Please print exactly the line containing "COMP-1483, due: Jan 20 -> Jan 16" and every line after it to the end of the records below, and nothing more.

**** RECORDS TO USE

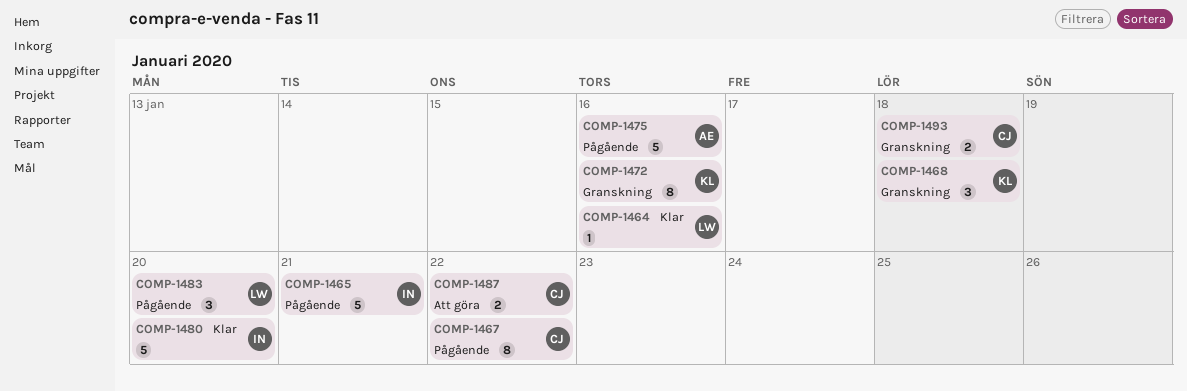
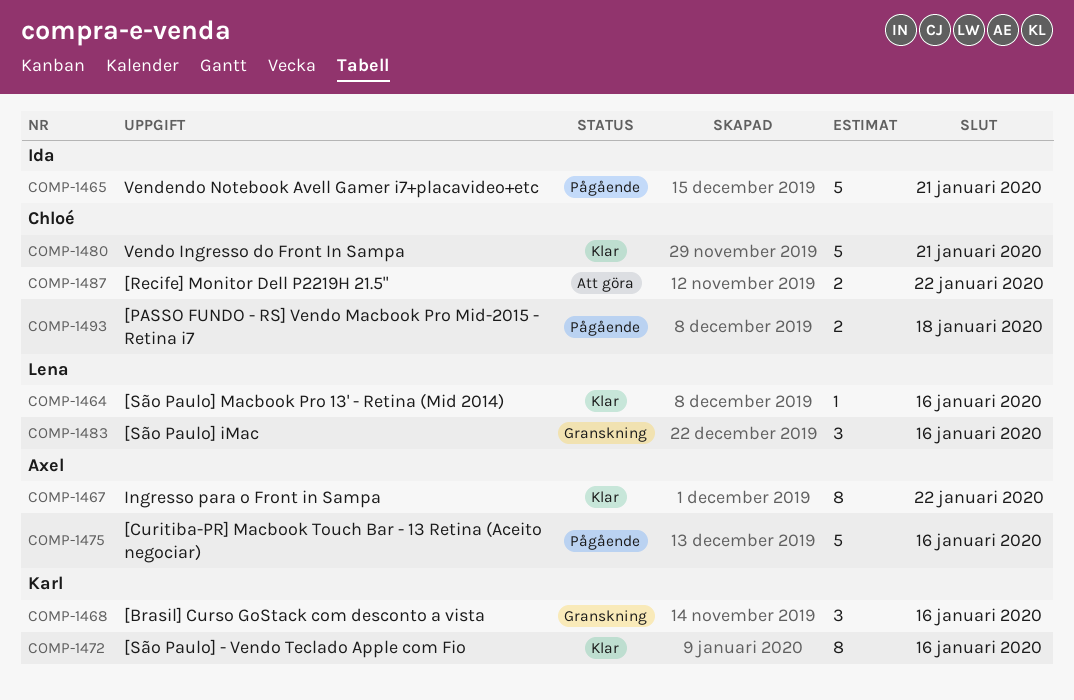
COMP-1467, status: Pågående -> Klar
COMP-1467, owner: Chloé -> Axel
COMP-1468, due: Jan 18 -> Jan 16
COMP-1472, status: Granskning -> Klar
COMP-1480, owner: Ida -> Chloé
COMP-1480, due: Jan 20 -> Jan 21
COMP-1483, status: Pågående -> Granskning
COMP-1483, due: Jan 20 -> Jan 16
COMP-1493, status: Granskning -> Pågående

********

SOLUTION FOR THIS TASK ▸
COMP-1483, due: Jan 20 -> Jan 16
COMP-1493, status: Granskning -> Pågående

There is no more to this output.